# [EXERCISE]
All of the data below is to be output exactly as written.

# [DATA EXTRACT]
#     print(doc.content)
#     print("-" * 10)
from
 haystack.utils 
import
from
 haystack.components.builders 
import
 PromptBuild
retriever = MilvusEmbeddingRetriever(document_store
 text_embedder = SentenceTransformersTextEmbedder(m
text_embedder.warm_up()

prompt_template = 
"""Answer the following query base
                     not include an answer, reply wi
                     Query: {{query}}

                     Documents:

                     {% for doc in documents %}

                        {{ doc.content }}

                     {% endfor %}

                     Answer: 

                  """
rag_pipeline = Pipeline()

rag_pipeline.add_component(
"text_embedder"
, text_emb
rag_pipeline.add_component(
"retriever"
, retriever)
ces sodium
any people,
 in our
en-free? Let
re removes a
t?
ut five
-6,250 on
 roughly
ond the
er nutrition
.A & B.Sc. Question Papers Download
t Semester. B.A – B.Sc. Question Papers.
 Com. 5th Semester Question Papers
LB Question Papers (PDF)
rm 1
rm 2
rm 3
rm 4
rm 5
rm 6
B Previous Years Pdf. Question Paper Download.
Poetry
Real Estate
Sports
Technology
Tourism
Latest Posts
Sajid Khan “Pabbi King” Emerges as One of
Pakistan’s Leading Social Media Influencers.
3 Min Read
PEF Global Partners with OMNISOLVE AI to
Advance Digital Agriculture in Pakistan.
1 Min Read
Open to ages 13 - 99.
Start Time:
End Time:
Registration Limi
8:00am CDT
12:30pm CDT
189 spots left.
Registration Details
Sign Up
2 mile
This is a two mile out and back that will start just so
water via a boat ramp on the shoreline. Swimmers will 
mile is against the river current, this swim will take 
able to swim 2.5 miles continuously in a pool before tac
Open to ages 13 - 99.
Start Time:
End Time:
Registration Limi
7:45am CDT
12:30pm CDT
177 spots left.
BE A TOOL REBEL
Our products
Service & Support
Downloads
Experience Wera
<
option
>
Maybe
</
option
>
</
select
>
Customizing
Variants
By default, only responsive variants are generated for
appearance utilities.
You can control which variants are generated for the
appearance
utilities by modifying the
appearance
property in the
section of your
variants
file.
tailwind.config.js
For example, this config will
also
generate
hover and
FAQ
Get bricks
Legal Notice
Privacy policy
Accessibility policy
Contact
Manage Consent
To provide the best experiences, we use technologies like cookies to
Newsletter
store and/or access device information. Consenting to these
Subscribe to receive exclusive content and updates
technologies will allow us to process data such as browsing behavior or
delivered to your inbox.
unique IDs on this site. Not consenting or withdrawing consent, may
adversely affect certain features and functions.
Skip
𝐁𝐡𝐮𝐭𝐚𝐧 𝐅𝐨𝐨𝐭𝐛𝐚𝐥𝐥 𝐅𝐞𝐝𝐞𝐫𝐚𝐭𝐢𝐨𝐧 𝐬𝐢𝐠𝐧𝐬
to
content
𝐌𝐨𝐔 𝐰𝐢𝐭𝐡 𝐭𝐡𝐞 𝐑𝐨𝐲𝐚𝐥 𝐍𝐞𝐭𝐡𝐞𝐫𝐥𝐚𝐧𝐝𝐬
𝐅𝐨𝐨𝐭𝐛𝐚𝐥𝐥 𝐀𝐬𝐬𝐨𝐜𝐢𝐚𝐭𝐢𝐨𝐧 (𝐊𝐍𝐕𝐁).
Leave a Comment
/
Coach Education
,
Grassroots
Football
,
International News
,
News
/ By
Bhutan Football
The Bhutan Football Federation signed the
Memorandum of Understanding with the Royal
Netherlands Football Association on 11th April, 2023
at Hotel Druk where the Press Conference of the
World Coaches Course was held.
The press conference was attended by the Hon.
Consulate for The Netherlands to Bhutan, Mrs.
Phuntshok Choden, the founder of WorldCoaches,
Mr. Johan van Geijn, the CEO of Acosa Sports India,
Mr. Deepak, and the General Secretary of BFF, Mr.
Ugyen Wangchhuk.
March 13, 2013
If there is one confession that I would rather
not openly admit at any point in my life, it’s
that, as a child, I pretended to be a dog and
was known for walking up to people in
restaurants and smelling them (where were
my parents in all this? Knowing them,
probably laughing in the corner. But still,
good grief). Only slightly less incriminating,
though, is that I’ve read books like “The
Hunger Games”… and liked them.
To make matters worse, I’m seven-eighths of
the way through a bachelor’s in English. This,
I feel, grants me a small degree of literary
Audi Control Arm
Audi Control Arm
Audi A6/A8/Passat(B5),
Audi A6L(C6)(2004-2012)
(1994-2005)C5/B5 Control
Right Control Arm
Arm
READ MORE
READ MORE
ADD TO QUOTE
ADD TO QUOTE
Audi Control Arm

# [COMPLETED EXERCISE]
#     print(doc.content)
#     print("-" * 10)
from
 haystack.utils 
import
from
 haystack.components.builders 
import
 PromptBuild
retriever = MilvusEmbeddingRetriever(document_store
 text_embedder = SentenceTransformersTextEmbedder(m
text_embedder.warm_up()

prompt_template = 
"""Answer the following query base
                     not include an answer, reply wi
                     Query: {{query}}

                     Documents:

                     {% for doc in documents %}

                        {{ doc.content }}

                     {% endfor %}

                     Answer: 

                  """
rag_pipeline = Pipeline()

rag_pipeline.add_component(
"text_embedder"
, text_emb
rag_pipeline.add_component(
"retriever"
, retriever)
ces sodium
any people,
 in our
en-free? Let
re removes a
t?
ut five
-6,250 on
 roughly
ond the
er nutrition
.A & B.Sc. Question Papers Download
t Semester. B.A – B.Sc. Question Papers.
 Com. 5th Semester Question Papers
LB Question Papers (PDF)
rm 1
rm 2
rm 3
rm 4
rm 5
rm 6
B Previous Years Pdf. Question Paper Download.
Poetry
Real Estate
Sports
Technology
Tourism
Latest Posts
Sajid Khan “Pabbi King” Emerges as One of
Pakistan’s Leading Social Media Influencers.
3 Min Read
PEF Global Partners with OMNISOLVE AI to
Advance Digital Agriculture in Pakistan.
1 Min Read
Open to ages 13 - 99.
Start Time:
End Time:
Registration Limi
8:00am CDT
12:30pm CDT
189 spots left.
Registration Details
Sign Up
2 mile
This is a two mile out and back that will start just so
water via a boat ramp on the shoreline. Swimmers will 
mile is against the river current, this swim will take 
able to swim 2.5 miles continuously in a pool before tac
Open to ages 13 - 99.
Start Time:
End Time:
Registration Limi
7:45am CDT
12:30pm CDT
177 spots left.
BE A TOOL REBEL
Our products
Service & Support
Downloads
Experience Wera
<
option
>
Maybe
</
option
>
</
select
>
Customizing
Variants
By default, only responsive variants are generated for
appearance utilities.
You can control which variants are generated for the
appearance
utilities by modifying the
appearance
property in the
section of your
variants
file.
tailwind.config.js
For example, this config will
also
generate
hover and
FAQ
Get bricks
Legal Notice
Privacy policy
Accessibility policy
Contact
Manage Consent
To provide the best experiences, we use technologies like cookies to
Newsletter
store and/or access device information. Consenting to these
Subscribe to receive exclusive content and updates
technologies will allow us to process data such as browsing behavior or
delivered to your inbox.
unique IDs on this site. Not consenting or withdrawing consent, may
adversely affect certain features and functions.
Skip
𝐁𝐡𝐮𝐭𝐚𝐧 𝐅𝐨𝐨𝐭𝐛𝐚𝐥𝐥 𝐅𝐞𝐝𝐞𝐫𝐚𝐭𝐢𝐨𝐧 𝐬𝐢𝐠𝐧𝐬
to
content
𝐌𝐨𝐔 𝐰𝐢𝐭𝐡 𝐭𝐡𝐞 𝐑𝐨𝐲𝐚𝐥 𝐍𝐞𝐭𝐡𝐞𝐫𝐥𝐚𝐧𝐝𝐬
𝐅𝐨𝐨𝐭𝐛𝐚𝐥𝐥 𝐀𝐬𝐬𝐨𝐜𝐢𝐚𝐭𝐢𝐨𝐧 (𝐊𝐍𝐕𝐁).
Leave a Comment
/
Coach Education
,
Grassroots
Football
,
International News
,
News
/ By
Bhutan Football
The Bhutan Football Federation signed the
Memorandum of Understanding with the Royal
Netherlands Football Association on 11th April, 2023
at Hotel Druk where the Press Conference of the
World Coaches Course was held.
The press conference was attended by the Hon.
Consulate for The Netherlands to Bhutan, Mrs.
Phuntshok Choden, the founder of WorldCoaches,
Mr. Johan van Geijn, the CEO of Acosa Sports India,
Mr. Deepak, and the General Secretary of BFF, Mr.
Ugyen Wangchhuk.
March 13, 2013
If there is one confession that I would rather
not openly admit at any point in my life, it’s
that, as a child, I pretended to be a dog and
was known for walking up to people in
restaurants and smelling them (where were
my parents in all this? Knowing them,
probably laughing in the corner. But still,
good grief). Only slightly less incriminating,
though, is that I’ve read books like “The
Hunger Games”… and liked them.
To make matters worse, I’m seven-eighths of
the way through a bachelor’s in English. This,
I feel, grants me a small degree of literary
Audi Control Arm
Audi Control Arm
Audi A6/A8/Passat(B5),
Audi A6L(C6)(2004-2012)
(1994-2005)C5/B5 Control
Right Control Arm
Arm
READ MORE
READ MORE
ADD TO QUOTE
ADD TO QUOTE
Audi Control Arm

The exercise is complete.